If we add Multi-Access Edge Computing (MEC), the artist formerly known as Mobile Edge Compute, to that mix, it means that operators and MVNOs can now drive more services closer to the consumer. Translation: better performance, faster time to market, and grander scale.
And how do you manage something like that at scale? That’s right: cloud. New 5G use cases will appear. Who knows what the next killer app for 5G will be and by what names they shall be known. Service providers need to be ready.
And now, one final big bonus one for you:
How do you grow beyond an infrastructure and dumb pipe provider? Value has now moved from the connection to the data. Visibility, security, and interconnection of data require massive amounts of resources. Processing vast amounts of transient data is a game of scale and distribution. The only effective way to achieve the kind of scale necessary is through distribution. Furthermore, the only effective way to achieve distribution at scale is through cloud technologies, whether public or private, at the cell tower or in the core.

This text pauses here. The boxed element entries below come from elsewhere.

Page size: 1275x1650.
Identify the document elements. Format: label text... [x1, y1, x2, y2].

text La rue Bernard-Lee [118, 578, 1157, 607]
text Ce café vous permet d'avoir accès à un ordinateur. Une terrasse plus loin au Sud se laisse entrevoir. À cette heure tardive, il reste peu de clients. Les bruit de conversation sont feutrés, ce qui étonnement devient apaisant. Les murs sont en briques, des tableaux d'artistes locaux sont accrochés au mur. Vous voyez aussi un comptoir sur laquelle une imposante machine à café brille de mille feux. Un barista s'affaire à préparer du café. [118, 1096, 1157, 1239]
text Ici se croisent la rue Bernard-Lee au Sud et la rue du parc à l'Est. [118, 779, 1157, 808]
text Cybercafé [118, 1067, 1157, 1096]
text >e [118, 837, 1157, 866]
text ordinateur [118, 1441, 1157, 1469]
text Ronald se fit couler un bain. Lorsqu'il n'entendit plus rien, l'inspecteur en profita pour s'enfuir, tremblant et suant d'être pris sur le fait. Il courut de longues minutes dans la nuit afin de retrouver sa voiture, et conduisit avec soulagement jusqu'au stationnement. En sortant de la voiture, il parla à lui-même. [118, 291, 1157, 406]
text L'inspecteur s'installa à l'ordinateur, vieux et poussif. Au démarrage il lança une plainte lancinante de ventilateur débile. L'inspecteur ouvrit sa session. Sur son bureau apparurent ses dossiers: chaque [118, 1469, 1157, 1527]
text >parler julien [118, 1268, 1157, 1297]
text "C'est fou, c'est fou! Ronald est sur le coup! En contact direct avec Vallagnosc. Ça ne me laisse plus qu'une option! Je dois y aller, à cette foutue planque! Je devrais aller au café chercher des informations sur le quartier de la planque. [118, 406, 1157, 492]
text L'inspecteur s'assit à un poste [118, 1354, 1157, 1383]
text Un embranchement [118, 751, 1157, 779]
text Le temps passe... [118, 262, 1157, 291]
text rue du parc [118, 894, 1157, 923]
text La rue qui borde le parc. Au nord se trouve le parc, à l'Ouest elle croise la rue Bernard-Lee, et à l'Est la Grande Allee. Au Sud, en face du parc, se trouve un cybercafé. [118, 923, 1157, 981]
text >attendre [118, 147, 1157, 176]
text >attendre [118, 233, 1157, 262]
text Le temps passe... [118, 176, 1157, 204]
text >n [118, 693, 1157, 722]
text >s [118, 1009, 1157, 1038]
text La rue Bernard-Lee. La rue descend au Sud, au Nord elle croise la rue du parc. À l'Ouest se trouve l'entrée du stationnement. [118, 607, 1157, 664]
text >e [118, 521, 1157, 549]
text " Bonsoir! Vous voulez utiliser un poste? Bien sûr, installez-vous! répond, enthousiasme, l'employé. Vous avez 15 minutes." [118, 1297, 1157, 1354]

But how do you unlock that value? Artificial Intelligence (AI). That’s right. Not the evil-robots-will-take-over-the-world AI, but the ability to make intelligent decisions based on data. Those decisions save money, reduce risk, identify new service opportunities, and generate revenue. A service provider needs to move faster than its users, which means leveraging AI and cloud technologies to be agile enough to respond to change.
It’s a bold statement to make: Service providers who don’t adopt cloud will die. But everything in the industry is pointing to a cloud future. Cloud is a business model delivered via technology. As civilization and culture change, so must business. If the pandemic taught us one thing about service providers, it’s that the entire world depends upon connectivity more than we realize. Everything we know about delivering services can change in an instant.
Every service provider is at a different point along the journey with cloud. If you’re a service provider and you don’t have a cloud strategy, then you’re in trouble. AT&T knows it and has moved. Bell Canada knows it and has moved. Cloud investment has changed how we consume over top of service provider networks. New technologies are inherently cloud-native and have been for several years. Data is too big to be contained and too important to be ignored.
We don’t have to be Nostradamus to see this one coming.